Hey @Jake Kaplan, any progress on figuring out whether the difference we identified in how Agent vs. Work Pool pull TDs was intentional?
j
hey, sorry for the delayed response here. It does seem to be an intentional design choice. Either you provide your own arn or we'll build one for you, but we won't attempt to mess with your arn and apply values ontop of it.
r
OK. For full awareness, do workers replicate the behavior of Agents, meaning they can modify ARNs? Or are they like push work pools and can’t modify ARNs.
j
Workers and Push pools function under the same set of rules. Just to make sure I understand: You'd like to pass your own ARN as base but then generate a new per deployment definition to pass logging configuration? Are you able to either specify those in your own arn's or let prefect register a definition for you?
r
The key thing is passing a different
awslogs-stream-prefix
per flow run. This vastly improves logs discovery when things go wrong. In practice this means letting prefect register a definition since it’s linked to a prefect triggered action (a flow run). Otherwise I can hard code the prefix (and log group) in the TD but then it’s static. I tried referencing the
PREFECT_LOGGIN_EXTRA_LOGGERS
env. variable in the TD to apply a stream-prefix that corresponds to the flow run in some capacity — but I think that’s registered after the TD is applied so it can’t pick it up.
j
Ahhh! Okay so by default the
awslogs-stream-prefix
should default to the name of the flow run if you don't pass anything extra. I believe that is the same behavior to using agents with ECS infra
r
That was the case
But I’m not seeing that behavior now if I leave all log configs empty on the TD or leave just
awslogs-tream-prefix
blank
I’ve seen those lines you shared — they implicitly depend on modifying the TD via the Agent/Worker
unless I’m missing something?
j
hm okay. If you don't pass your own ARN and you leaving logging config options blank can you show me the log options you see on the task definition?
r
Well as currently set up I have to pass my own ARN but I can leave logging config options blank in that ARN — is that OK? Or do I need to have the TD completely provided by the push work pool to replicate this behavior?

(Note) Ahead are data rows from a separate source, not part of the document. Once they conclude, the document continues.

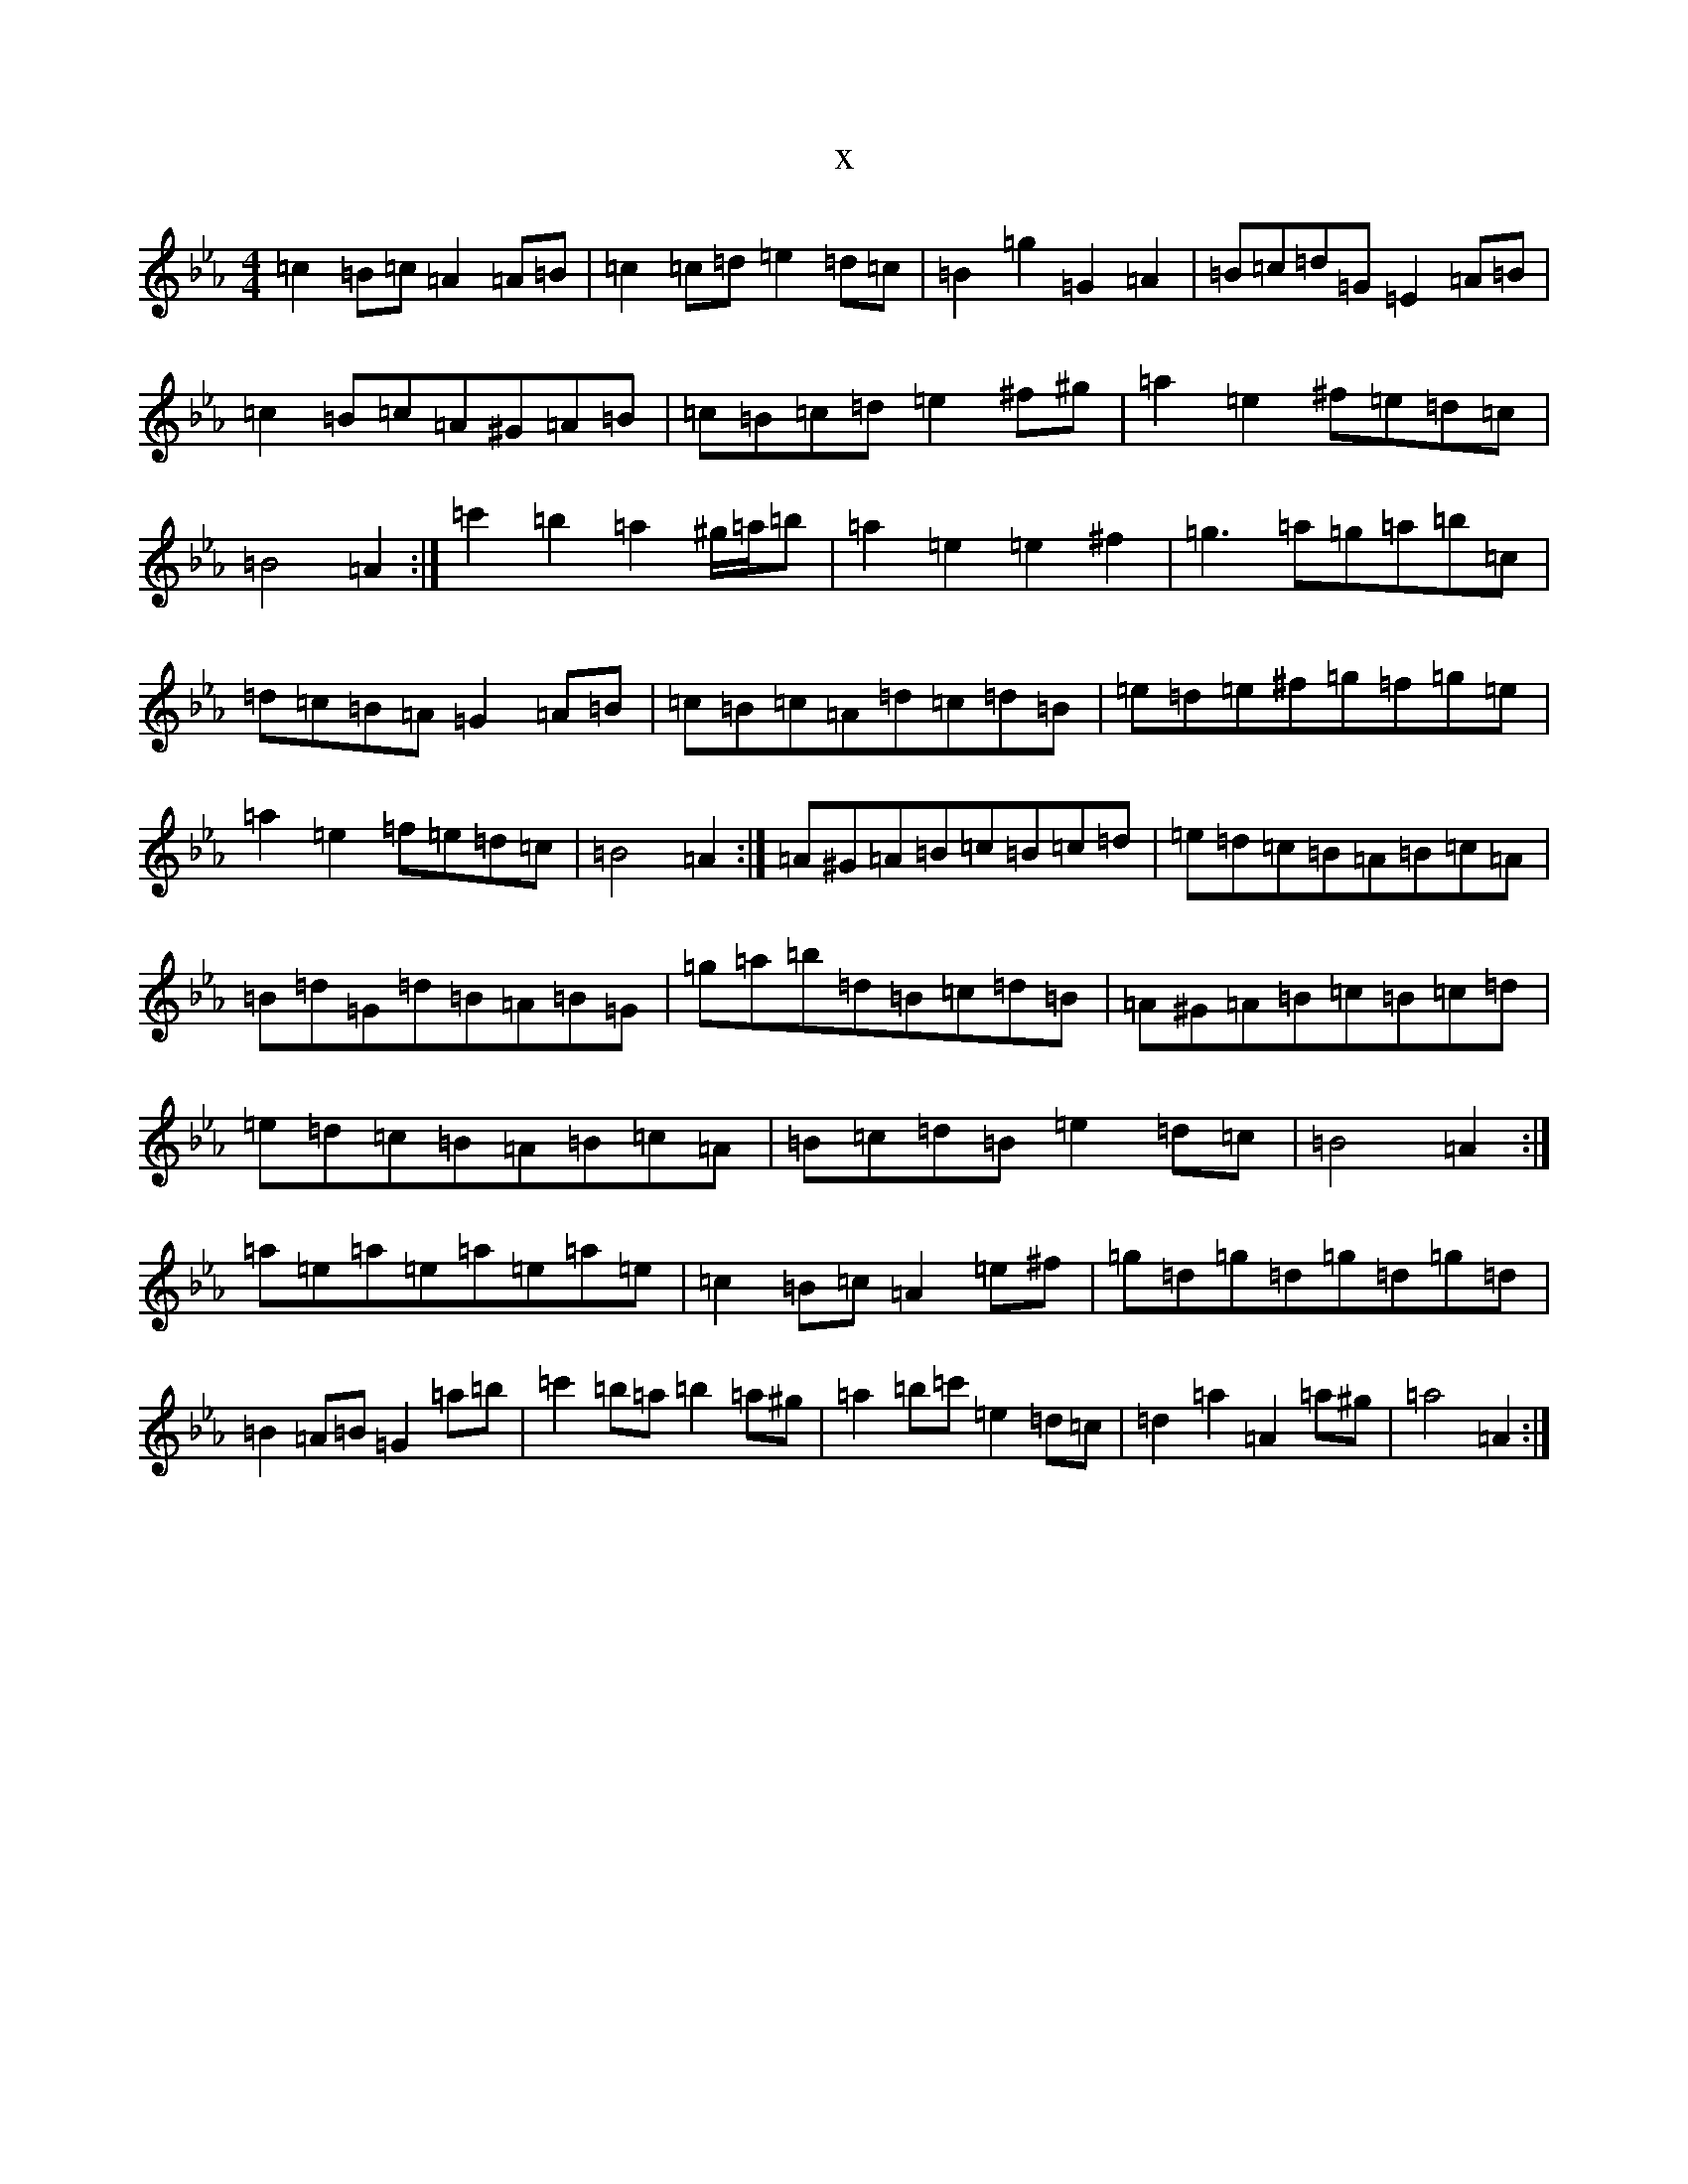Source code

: X:14289
T:x
L:1/8
M:4/4
K: C minor
=c2=B=c=A2=A=B|=c2=c=d=e2=d=c|=B2=g2=G2=A2|=B=c=d=G=E2=A=B|=c2=B=c=A^G=A=B|=c=B=c=d=e2^f^g|=a2=e2^f=e=d=c|=B4=A2:|=c'2=b2=a2^g/2=a/2=b|=a2=e2=e2^f2|=g3=a=g=a=b=c|=d=c=B=A=G2=A=B|=c=B=c=A=d=c=d=B|=e=d=e^f=g=f=g=e|=a2=e2=f=e=d=c|=B4=A2:|=A^G=A=B=c=B=c=d|=e=d=c=B=A=B=c=A|=B=d=G=d=B=A=B=G|=g=a=b=d=B=c=d=B|=A^G=A=B=c=B=c=d|=e=d=c=B=A=B=c=A|=B=c=d=B=e2=d=c|=B4=A2:|=a=e=a=e=a=e=a=e|=c2=B=c=A2=e^f|=g=d=g=d=g=d=g=d|=B2=A=B=G2=a=b|=c'2=b=a=b2=a^g|=a2=b=c'=e2=d=c|=d2=a2=A2=a^g|=a4=A2:|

as currently set up on my end*
j
The default behavior if your turn logging on and have prefect registering ARN's for you is to set
awslogs-stream-prefix
to the name of the flow run (
benevolent-pigeon
)
if you do pass your own arn, you'll have to set it yourself. I am not positive if there is way to dynamically specify the value in AWS like you were trying to do before with an env var, I'd have to look
r
OK
I’m going to try recreating the ARNs we currently store in AWS from scratch in the defaults of the work pool
So that Prefect can register them on the fly and the desired logging behavior can kick in
This will require hard coding in a lot bits and bobs, e.g.
Copy code
"networkMode": "awsvpc"
that currently are handled by the TD. It seems the job template provided by the workpool is not an exact 1-to-1 match with task definitions in terms of where fields are nested, so if you have any examples of a job template providing all these things it would be a big help
After digging in and considering my options I think the easiest solution is hard coding all log configuration details in the task definition and relying on that. The lack of intelligible log names is a minor tradeoff for greatly reduced code complexity, since it would take many lines to recreate these task definitions on the fly and tbh the mapping between the jinja ECS work pool template and AWS task definition templates is not very clear and sometimes behaves unpredictably (refusing to accept hard coded values). Thanks for your help on this @Jake Kaplan.
j
Understood, that makes sense! And no problem, I'm sorry we weren't able to get a perfect solution but I'm glad you have a path forward, good luck with rest of your migration!
r
No worries, not every path ends in a rainbow / pot of gold / choose your metaphor. I really appreciate your assistance, I would have been lost without it!
💙 1